+++ DATA FOR THIS EXERCISE +++
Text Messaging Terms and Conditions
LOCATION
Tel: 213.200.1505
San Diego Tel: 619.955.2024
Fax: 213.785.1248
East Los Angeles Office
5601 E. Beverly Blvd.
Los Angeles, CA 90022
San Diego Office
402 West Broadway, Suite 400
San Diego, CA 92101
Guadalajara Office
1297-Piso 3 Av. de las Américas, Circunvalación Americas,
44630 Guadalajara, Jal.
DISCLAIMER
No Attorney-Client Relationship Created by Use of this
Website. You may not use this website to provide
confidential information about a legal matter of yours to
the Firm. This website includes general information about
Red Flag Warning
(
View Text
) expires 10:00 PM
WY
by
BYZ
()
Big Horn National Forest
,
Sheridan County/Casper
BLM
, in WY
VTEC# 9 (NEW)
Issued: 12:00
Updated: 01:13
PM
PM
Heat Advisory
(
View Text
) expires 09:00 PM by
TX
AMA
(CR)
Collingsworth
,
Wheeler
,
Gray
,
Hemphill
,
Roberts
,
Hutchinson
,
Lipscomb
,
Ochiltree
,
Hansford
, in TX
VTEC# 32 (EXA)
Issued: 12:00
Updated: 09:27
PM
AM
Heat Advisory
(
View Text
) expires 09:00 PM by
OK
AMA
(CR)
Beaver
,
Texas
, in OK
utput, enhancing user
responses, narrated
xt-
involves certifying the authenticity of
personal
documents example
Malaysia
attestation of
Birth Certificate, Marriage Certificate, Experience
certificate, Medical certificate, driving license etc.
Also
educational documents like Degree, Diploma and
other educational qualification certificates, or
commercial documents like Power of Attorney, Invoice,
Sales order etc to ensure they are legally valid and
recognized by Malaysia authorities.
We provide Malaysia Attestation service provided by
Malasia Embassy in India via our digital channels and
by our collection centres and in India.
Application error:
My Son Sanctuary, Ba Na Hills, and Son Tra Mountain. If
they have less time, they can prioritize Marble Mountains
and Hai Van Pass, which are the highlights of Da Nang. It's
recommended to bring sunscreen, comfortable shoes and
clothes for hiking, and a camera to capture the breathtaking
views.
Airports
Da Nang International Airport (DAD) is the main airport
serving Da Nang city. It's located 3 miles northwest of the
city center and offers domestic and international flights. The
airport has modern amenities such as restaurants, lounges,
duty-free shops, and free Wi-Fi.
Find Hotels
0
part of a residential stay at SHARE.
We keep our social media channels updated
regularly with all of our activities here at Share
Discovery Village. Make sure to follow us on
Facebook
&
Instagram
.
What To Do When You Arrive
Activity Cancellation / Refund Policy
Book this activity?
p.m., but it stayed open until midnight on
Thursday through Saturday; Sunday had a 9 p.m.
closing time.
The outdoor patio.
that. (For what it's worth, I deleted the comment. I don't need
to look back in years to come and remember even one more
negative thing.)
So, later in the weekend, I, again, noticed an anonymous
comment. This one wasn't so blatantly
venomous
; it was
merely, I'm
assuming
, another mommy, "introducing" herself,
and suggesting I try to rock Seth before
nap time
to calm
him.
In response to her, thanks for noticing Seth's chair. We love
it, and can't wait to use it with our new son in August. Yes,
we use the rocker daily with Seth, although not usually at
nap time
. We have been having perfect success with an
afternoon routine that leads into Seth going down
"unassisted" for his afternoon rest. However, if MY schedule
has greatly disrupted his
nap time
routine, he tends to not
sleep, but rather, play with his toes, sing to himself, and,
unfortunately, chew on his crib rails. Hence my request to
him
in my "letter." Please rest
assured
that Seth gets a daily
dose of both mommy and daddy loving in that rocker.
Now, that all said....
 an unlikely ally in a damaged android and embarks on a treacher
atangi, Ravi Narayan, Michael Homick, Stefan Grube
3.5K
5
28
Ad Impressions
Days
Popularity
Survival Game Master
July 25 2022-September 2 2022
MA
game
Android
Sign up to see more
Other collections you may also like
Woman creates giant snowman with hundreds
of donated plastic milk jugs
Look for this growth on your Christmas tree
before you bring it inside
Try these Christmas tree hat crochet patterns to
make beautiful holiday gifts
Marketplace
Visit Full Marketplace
+++
▶ _WORK REQUEST_:
Would you print exactly and only the lines of the material above that run from the line with "VTEC# 9 (NEW)" through the line with "educational documents like", both included?

▶ _SOLVED PROBLEM_:
VTEC# 9 (NEW)
Issued: 12:00
Updated: 01:13
PM
PM
Heat Advisory
(
View Text
) expires 09:00 PM by
TX
AMA
(CR)
Collingsworth
,
Wheeler
,
Gray
,
Hemphill
,
Roberts
,
Hutchinson
,
Lipscomb
,
Ochiltree
,
Hansford
, in TX
VTEC# 32 (EXA)
Issued: 12:00
Updated: 09:27
PM
AM
Heat Advisory
(
View Text
) expires 09:00 PM by
OK
AMA
(CR)
Beaver
,
Texas
, in OK
utput, enhancing user
responses, narrated
xt-
involves certifying the authenticity of
personal
documents example
Malaysia
attestation of
Birth Certificate, Marriage Certificate, Experience
certificate, Medical certificate, driving license etc.
Also
educational documents like Degree, Diploma and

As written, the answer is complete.